In step 13, the next node in ranking of unavailability is selected. In step 14, the defined tests are carried out and the results are reported.

In step V, it is determined whether any observed failures in tests require design changes. If the answer is yes, then proceed to step 15. If the answer is no, then return to step 1.

In step 15, the test contributions for all relevant failure modes at the tree nodes affected by the design change are reset, and returned to step 8.

In step VI, it is determined whether tests are already carried out. If the answer is yes, then proceed to step 16. If the answer is no, then return to step 14. In step 16, the scope of tree nodes and failure modes for an early warning system are defined, if necessary. In practical applications it can be expected that boundary conditions do not allow for increased severity or extension of the validation program for each failure mode not validated sufficiently. In particular this could apply for failure modes which have to be re-validated because of failures observed during the execution of the validation program, especially if they require real-time to appear, such as (corrosion, clogging by deposition etc.). In such cases it might be decided that the system is released under the condition that those failure modes which could not be validated sufficiently are monitored with particular care in an early warning system. In step 17, conditioned system release.

Now embodiments of the invention will be explained using an example which is given for demonstration only and not intended to limit the scope of the invention. The example describes the assessment of a hydraulic system.

The steps are in the order as conducted, but designated with the same letters as the steps of the claims.

Initial Step involves definition of objective and availability target. The availability of the hydraulic system HS01 in customer operation has to be ensured as early as possible in the development phase as it is a key product characteristic. The annual operation time per year is 3600 h. The overall availability target is 99% over the first three years in service. Unavailability of the system appears as soon as a failure event occurs which causes system downtime to carry out the required repair action. Eventually required scheduled maintenance actions are carried out in the time periods where the system is not operated (e.g., over night, during the weekend).

The mean time to repair, i.e., the average time required for a repair or renewal action is assumed to be independent from the affected component as the main job for these actions is the disassembly of the system from the vehicle which is assumed to be required in each case of unavailability. The mean time to repair is assumed to be 18 h. In general the mean time to repair depends on the affected component and on the observed failure mode.

--*--

Brief A:
Return the part of the validation text starting at "In step V, it" and ending at "return to step 1.".
Brief B:
List each step that the validation text introduces with a sentence beginning "In step", giving the step's designation.
Brief C:
Decide whether each statement agrees with the validation text. Answer yes or no for each, and quote the words that decide it.
(i) The overall availability target is 99% over the first five years in service.
(ii) The mean time to repair is assumed to be 18 h.
(iii) Scheduled maintenance actions are carried out while the system is being operated.

--*--

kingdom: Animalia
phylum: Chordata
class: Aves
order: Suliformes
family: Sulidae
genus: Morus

--*--

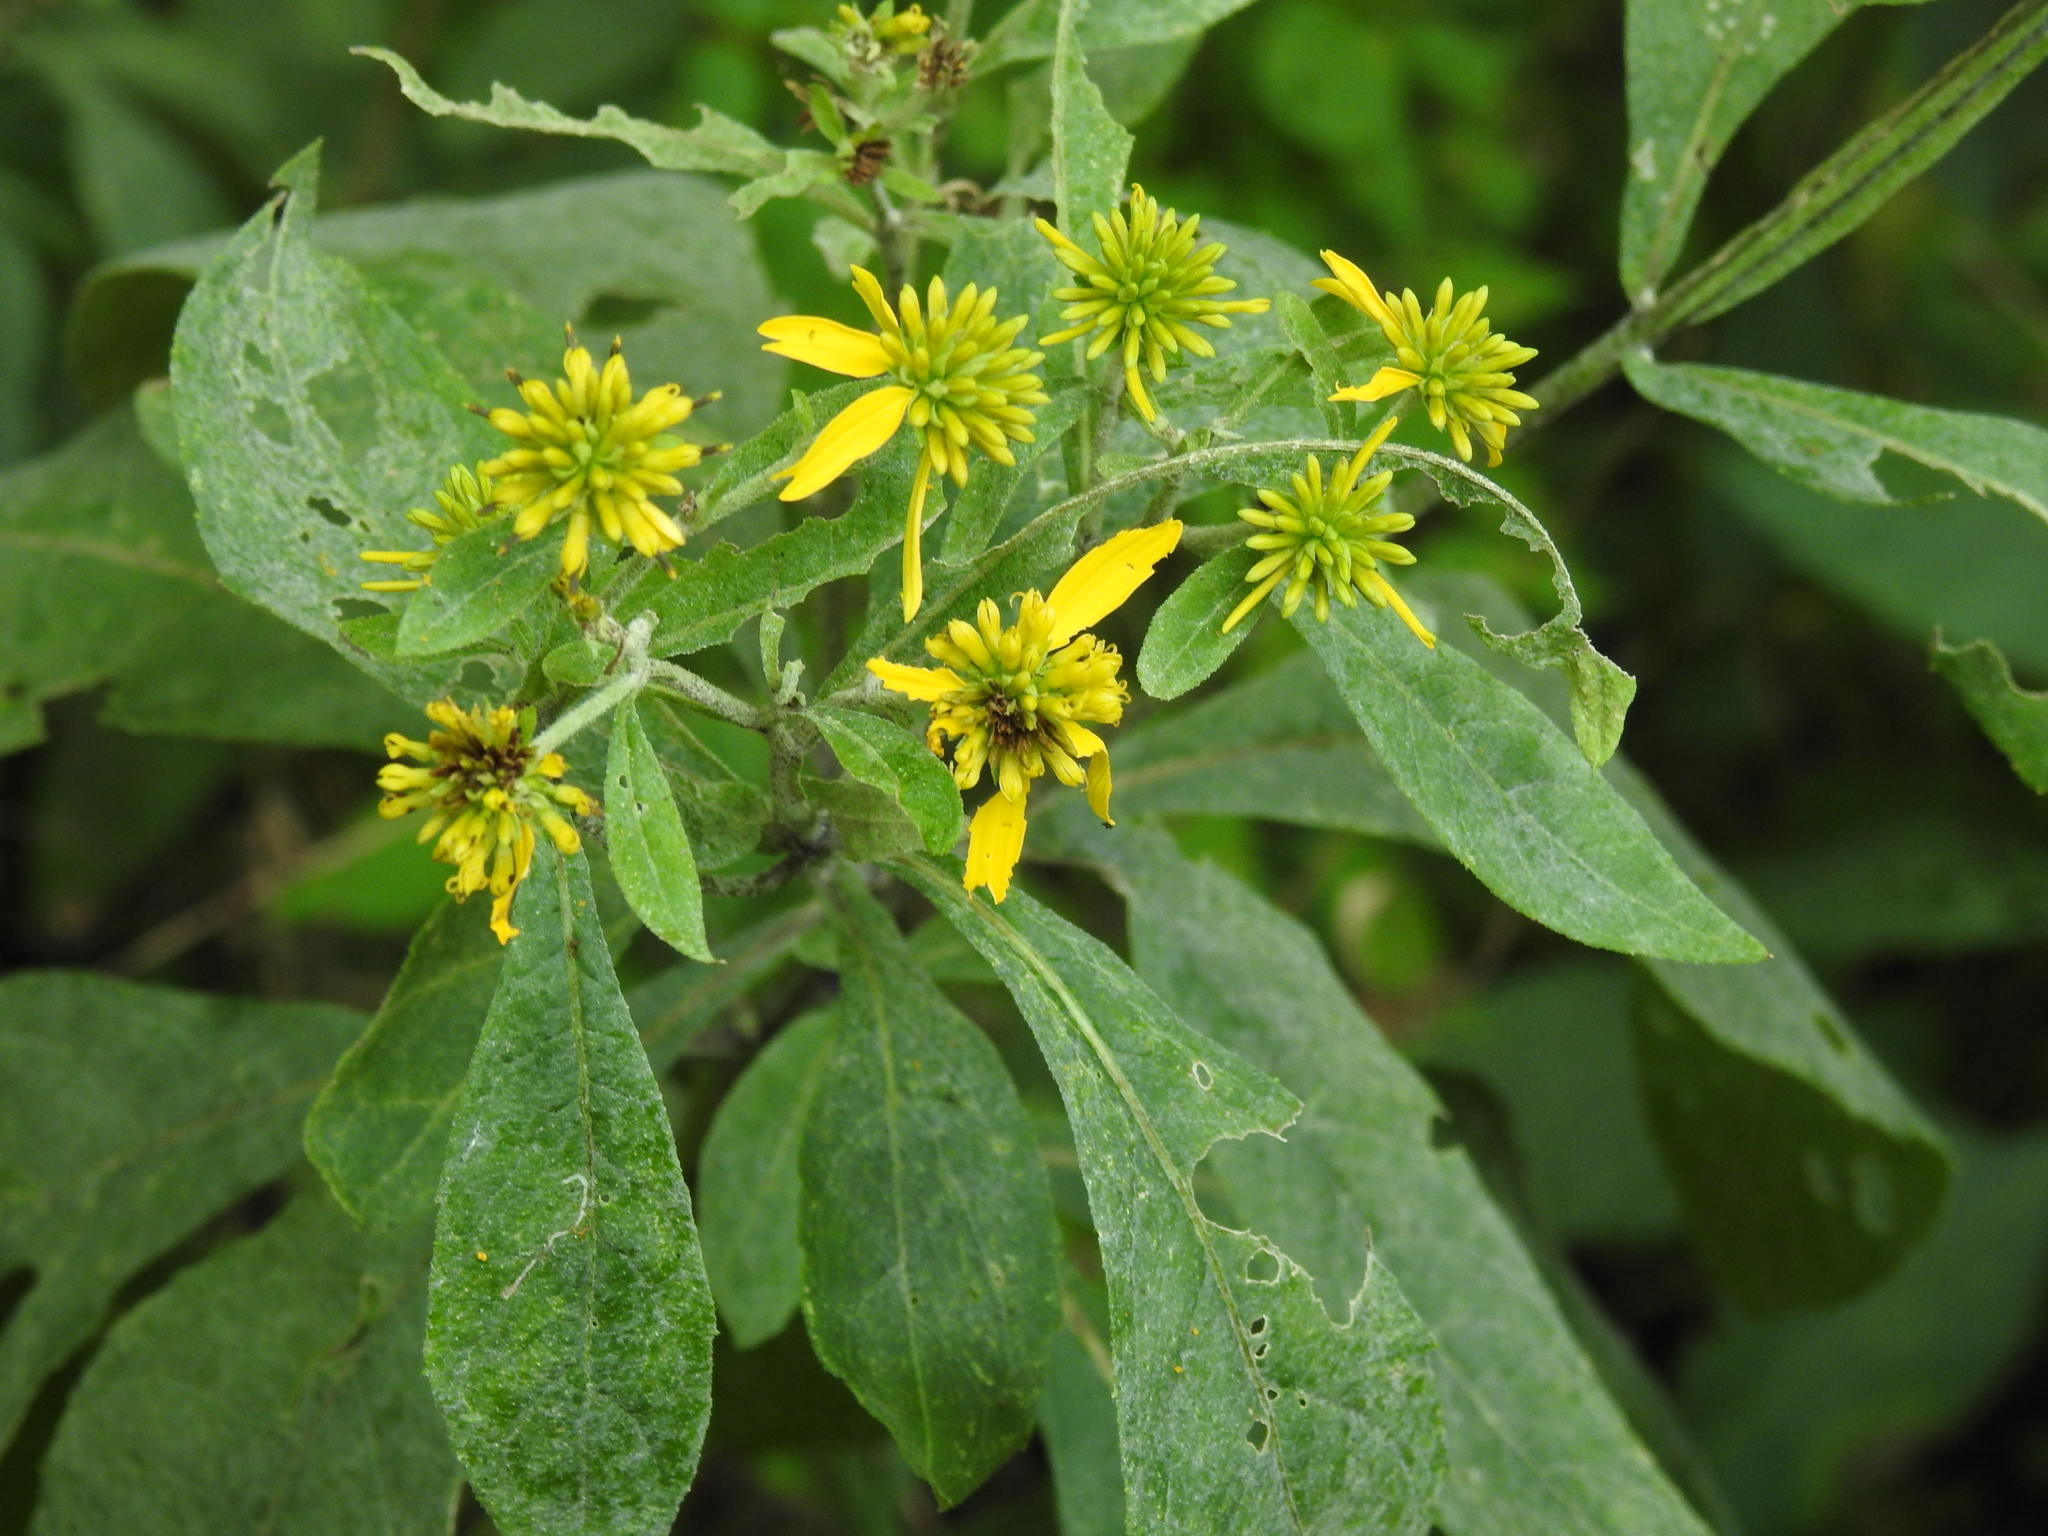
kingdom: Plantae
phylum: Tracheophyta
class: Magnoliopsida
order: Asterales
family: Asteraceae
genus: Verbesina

--*--

Full answer A:
In step V, it is determined whether any observed failures in tests require design changes. If the answer is yes, then proceed to step 15. If the answer is no, then return to step 1.

Full answer B:
Step 13
Step 14
Step V
Step 15
Step VI
Step 16
Step 17

Full answer C:
(i) No: "The overall availability target is 99% over the first three years in service."
(ii) Yes: "The mean time to repair is assumed to be 18 h."
(iii) No: "Eventually required scheduled maintenance actions are carried out in the time periods where the system is not operated"